Opinion | The Confession of Sam Bankman-Fried

The fallen crypto titan admits it all, but is he conning himself?

Opinion | The Confession of Sam Bankman-Fried

“Please, shut up.” This is what lawyers tell clients who have been charged with crimes — or are in danger of being charged — because anything they say will only be dredged up by the prosecution to prove their guilt. Sam Bankman-Fried, the wunderkind behind the FTX and Alameda crypto trading scandal in which upwards of $8 billion has gone AWOL, rejected this foundational advice on Wednesday afternoon to give New York Times reporter Andrew Ross Sorkin a lengthy, live tele-interview.

Bankman-Fried didn’t just give prosecutors a few leads as he rambled. He essentially confessed in serial fashion to his many potential offenses.

“I didn’t ever try to commit fraud on anyone,” Bankman-Fried said near the top of the interview, as he began to shovel himself into the trench he has been digging since the scandal broke in early November. “Clearly, I made a lot of mistakes or things I would give anything to be able to do over again,” he said, adding vinyl wood paneling to his new underground home. “I was responsible ultimately for doing the right things and I mean, we didn’t. Like, we messed up big,” he said, installing a wet bar in his space. And then came the rug that pulled it all together. “There absolutely were management failures, huge management failures. I bear responsibility for that. There were oversight failures, transparency failures, reporting, like, so many things we should have had in place. I think that a lot of it was on the risk management side,” Bankman-Fried said. “Look, I screwed up.”

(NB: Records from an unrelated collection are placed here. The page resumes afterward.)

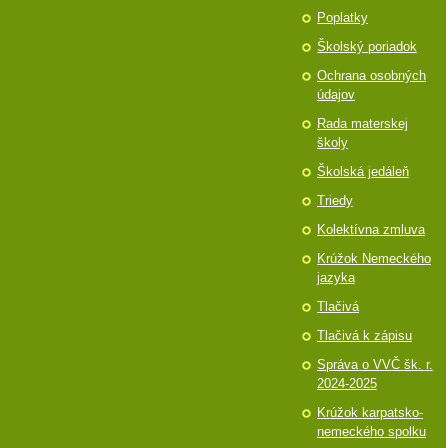
Poplatky
Školský poriadok
Ochrana osobných
údajov
Rada materskej
školy
Školská jedáleň
Triedy
Kolektívna zmluva
Krúžok Nemeckého
jazyka
Tlačivá
Tlačivá k zápisu
Správa o VVČ šk. r.
2024-2025
Krúžok karpatsko-
nemeckého spolku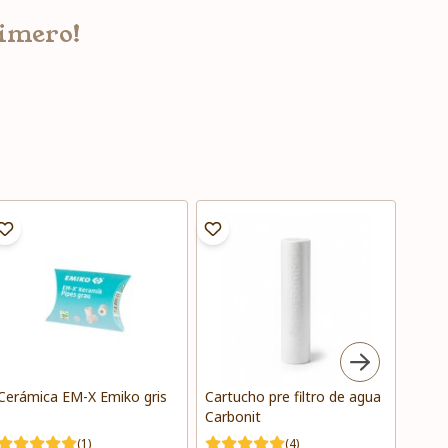
rimero!
Cerámica EM-X Emiko gris
Cartucho pre filtro de agua
Cartu
Carbonit
Prem
(1)
(4)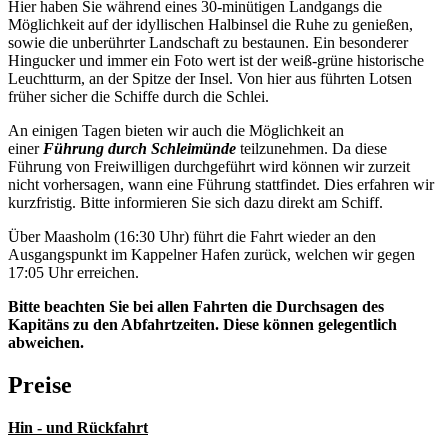
Hier haben Sie während eines 30-minütigen Landgangs die
Möglichkeit auf der idyllischen Halbinsel die Ruhe zu genießen,
sowie die unberührter Landschaft zu bestaunen. Ein besonderer
Hingucker und immer ein Foto wert ist der weiß-grüne historische
Leuchtturm, an der Spitze der Insel. Von hier aus führten Lotsen
früher sicher die Schiffe durch die Schlei.
An einigen Tagen bieten wir auch die Möglichkeit an
einer
Führung durch Schleimünde
teilzunehmen. Da diese
Führung von Freiwilligen durchgeführt wird können wir zurzeit
nicht vorhersagen, wann eine Führung stattfindet. Dies erfahren wir
kurzfristig. Bitte informieren Sie sich dazu direkt am Schiff.
Über Maasholm (16:30 Uhr) führt die Fahrt wieder an den
Ausgangspunkt im Kappelner Hafen zurück, welchen wir gegen
17:05 Uhr erreichen.
Bitte beachten Sie bei allen Fahrten die Durchsagen des
Kapitäns zu den Abfahrtzeiten. Diese können gelegentlich
abweichen.
Preise
Hin - und Rückfahrt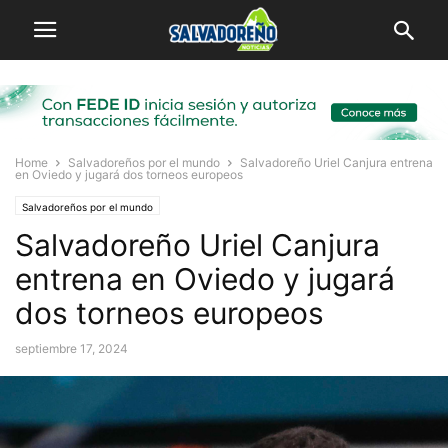
Home
Salvadoreños por el mundo
Salvadoreño Uriel Canjura entrena
en Oviedo y jugará dos torneos europeos
Salvadoreños por el mundo
Salvadoreño Uriel Canjura
entrena en Oviedo y jugará
dos torneos europeos
septiembre 17, 2024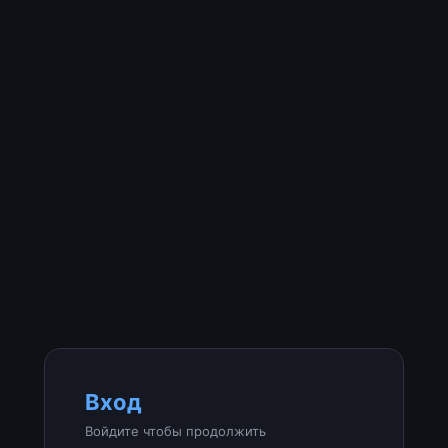
Вход
Войдите чтобы продолжить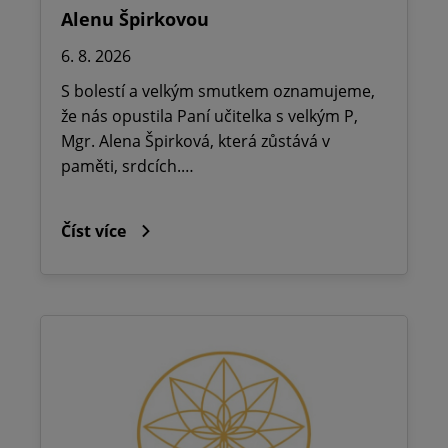
Alenu Špirkovou
6. 8. 2026
S bolestí a velkým smutkem oznamujeme,
že nás opustila Paní učitelka s velkým P,
Mgr. Alena Špirková, která zůstává v
paměti, srdcích.…
Číst více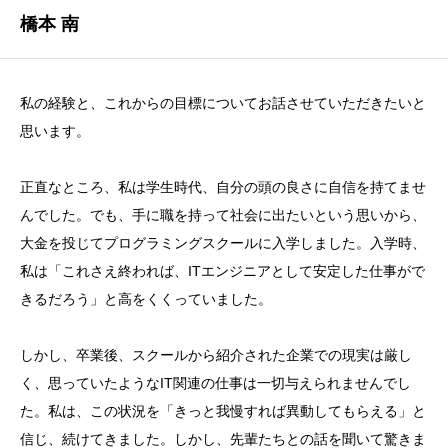
橋本 南
私の経験と、これからの目標についてお話させていただきたいと
思います。
正直なところ、私は学生時代、自分の頭の良さに自信を持てませ
んでした。でも、手に職を持って社会に出たいという思いから、
大金を投じてプログラミングスクールに入学しました。入学時、
私は「これさえ終われば、ITエンジニアとして安定した仕事がで
きるだろう」と高をくくっていました。
しかし、卒業後、スクールから紹介された企業での現実は厳し
く、思っていたようなIT関連の仕事は一切与えられませんでし
た。私は、この状況を「きっと我慢すれば異動してもらえる」と
信じ、続けてきました。しかし、先輩たちとの話を聞いて驚きま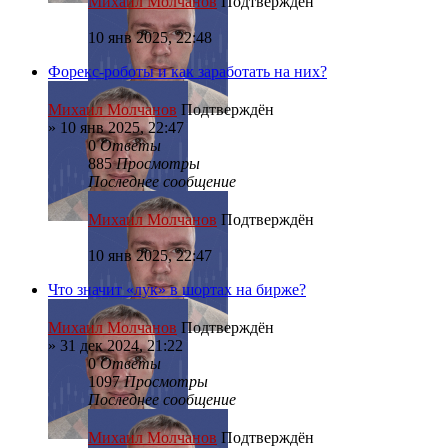
Михаил Молчанов
Подтверждён
10 янв 2025, 22:48
Форекс-роботы и как заработать на них?
Михаил Молчанов
Подтверждён
»
10 янв 2025, 22:47
0
Ответы
885
Просмотры
Последнее сообщение
Михаил Молчанов
Подтверждён
10 янв 2025, 22:47
Что значит «лук» в шортах на бирже?
Михаил Молчанов
Подтверждён
»
31 дек 2024, 21:22
0
Ответы
1097
Просмотры
Последнее сообщение
Михаил Молчанов
Подтверждён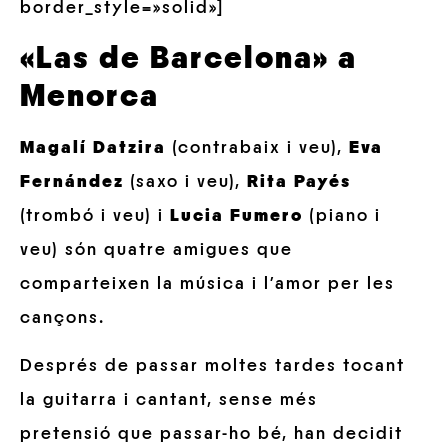
border_style=»solid»]
«Las de Barcelona» a
Menorca
Magalí Datzira
(contrabaix i veu),
Eva
Fernández
(saxo i veu),
Rita Payés
(trombó i veu) i
Lucia Fumero
(piano i
veu) són quatre amigues que
comparteixen la música i l’amor per les
cançons.
Després de passar moltes tardes tocant
la guitarra i cantant, sense més
pretensió que passar-ho bé, han decidit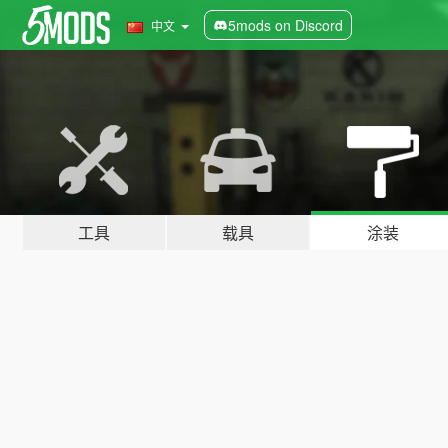
5mods on Discord
中文
工具
载具
涂装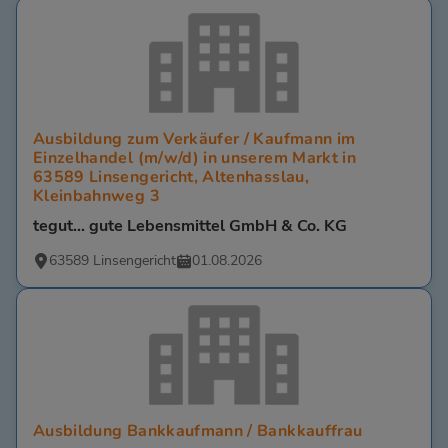
Ausbildung zum Verkäufer / Kaufmann im
Einzelhandel (m/w/d) in unserem Markt in
63589 Linsengericht, Altenhasslau,
Kleinbahnweg 3
tegut... gute Lebensmittel GmbH & Co. KG
63589 Linsengericht
01.08.2026
Ausbildung Bankkaufmann / Bankkauffrau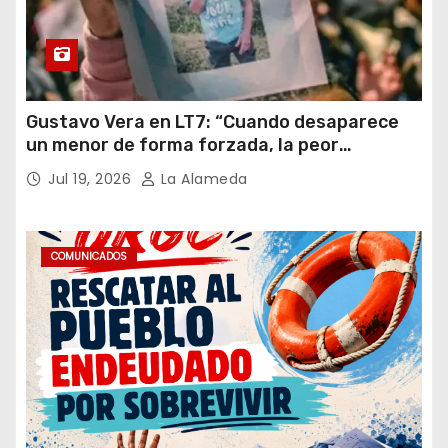
Gustavo Vera en LT7: “Cuando desaparece
un menor de forma forzada, la peor
hipótesis es trata, y así debe seguir
Jul 19, 2026
La Alameda
caratulado el caso Loan”
COMUNICADOS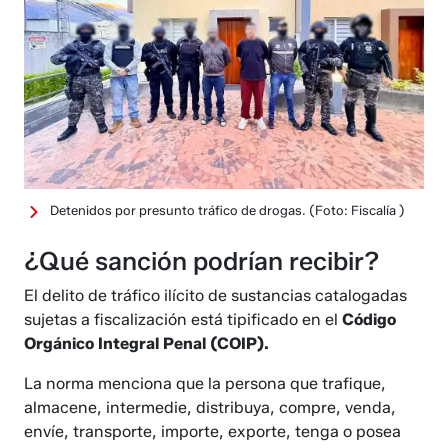
Detenidos por presunto tráfico de drogas.
(Foto: Fiscalía )
¿Qué sanción podrían recibir?
El delito de tráfico ilícito de sustancias catalogadas
sujetas a fiscalización está tipificado en el
Código
Orgánico Integral Penal (COIP).
La norma menciona que la persona que trafique,
almacene, intermedie, distribuya, compre, venda,
envíe, transporte, importe, exporte, tenga o posea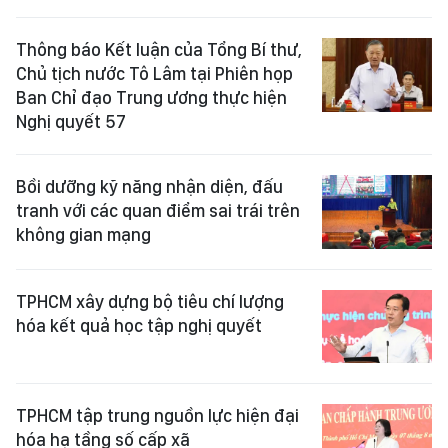
Thông báo Kết luận của Tổng Bí thư,
Chủ tịch nước Tô Lâm tại Phiên họp
Ban Chỉ đạo Trung ương thực hiện
Nghị quyết 57
Bồi dưỡng kỹ năng nhận diện, đấu
tranh với các quan điểm sai trái trên
không gian mạng
TPHCM xây dựng bộ tiêu chí lượng
hóa kết quả học tập nghị quyết
TPHCM tập trung nguồn lực hiện đại
hóa hạ tầng số cấp xã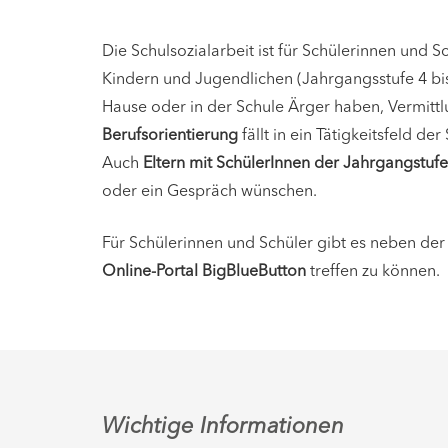
Die Schulsozialarbeit ist für Schülerinnen und Sc
Kindern und Jugendlichen (Jahrgangsstufe 4 bi
Hause oder in der Schule Ärger haben, Vermitt
Berufsorientierung
fällt in ein Tätigkeitsfeld der
Auch
Eltern mit SchülerInnen der Jahrgangstufe
oder ein Gespräch wünschen.
Für Schülerinnen und Schüler gibt es neben de
Online-Portal BigBlueButton
treffen zu können.
Wichtige Informationen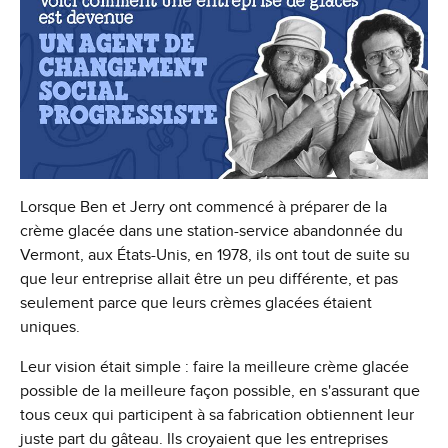
Lorsque Ben et Jerry ont commencé à préparer de la
crème glacée dans une station-service abandonnée du
Vermont, aux États-Unis, en 1978, ils ont tout de suite su
que leur entreprise allait être un peu différente, et pas
seulement parce que leurs crèmes glacées étaient
uniques.
Leur vision était simple : faire la meilleure crème glacée
possible de la meilleure façon possible, en s'assurant que
tous ceux qui participent à sa fabrication obtiennent leur
juste part du gâteau. Ils croyaient que les entreprises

Will somebody please dispatch an Uber yacht to the Bahamas, where Bankman-Fried resides, throw a net over him and give him his day in court? How many ways are there to say, “I did it,” and not have the book thrown at you? At least O.J. Simpson had the cunning to add the word “if” to his book, If I Did It, about the murder of Nicole Brown Simpson and Ron Goldman. But Bankman-Fried’s ego is too big to add the conditional. I did it, I did it, I did it, he tells Sorkin repeatedly, but somehow it wasn’t deliberate.

Watching the interview, you couldn’t help but think you were watching an unaired episode of Billions, the sharp Showtime series Sorkin co-created about Wall Street rascals and the cops who chase them. The scene: A child-man with Dylan ringlets from his Blonde on Blonde period interviewed by a leading financial journalist while sitting in the corner of a room as if placed there on detention by his parents, eyes downcast and remorseful, but also puckish. “I’m deeply sorry about what happened,” which Bankman-Fried actually said to Sorkin, as if expressing regrets for spilling a magnum of burgundy on his host’s antique Persian carpet. Had this actually appeared on Billions, even the most devoted fan would have thrown his remote at the screen and said, no way, not in a million years could this happen. Nobody could possess that much guile to lose that much money and then plead guilty to a live audience. Any scriptwriter daring to write such a scene would be tossed out of the writers’ room and banned from the profession.


And yet, life does resemble bad fiction? Viewed in retrospect, Bankman-Fried’s entire life is a piece of bad fiction, authored by him, in which he charms the grown-ups around him. Up until now, the world has bought Bankman-Fried’s child-genius one-act completely. The baggy T-shirts and shorts. The claims of being a missionary for the now-less-buzzy philosophy of “effective altruism.” The cheeky lad who played League of Legends on his computer while pitching the VCs at Sequoia Capital and dispensed campaign donations in the millions. The financial wise man who talks crypto on stage with Bill Clinton and Tony Blair and ventures to lobby Congress for favorable regulation. So why shouldn’t he just continue playing the role, just because it’s become unbelievable over the past month? More than one kid has beaten the raiding-the-cookie-jar rap by saying they wanted to get to the bottom of the caper, even though they’re covered in chocolate chip crumbs.

Everything you need to know about Bankman-Fried was revealed when Sorkin, who pilots his ship through financial scams almost daily, asked him if he had been honest in this interview. “Absolutely,” would have been a good answer. “Yes,” would have sufficed. But that’s not the Bankman-Fried way. As he repeatedly did in the interview, he uncorked the sort of mind-bending language that sounds like it might have been lifted from a website’s terms of service agreement. As if dusting the cookie crumbs off his face, Bankman-Fried answered Sorkin: “I was as truthful as I — you know, I’m knowledgeable to be — there’s some things I wish I knew about more. But, yes, I was.”

As truthful as I’m knowledgeable to be. When billions have evaporated. Spoken like a true con man.

“I’ve had a bad month,” Bankman-Fried said, a sympathy-seeking aside that induced laughter from the crowd halfway through the session. It was probably the most honest and direct thing he said. On Wall Street, they like to say that past performance is no guarantee of future results, but in Bankman-Fried’s case we should amend that. His bad month is an excellent predicter of many more bad months to come.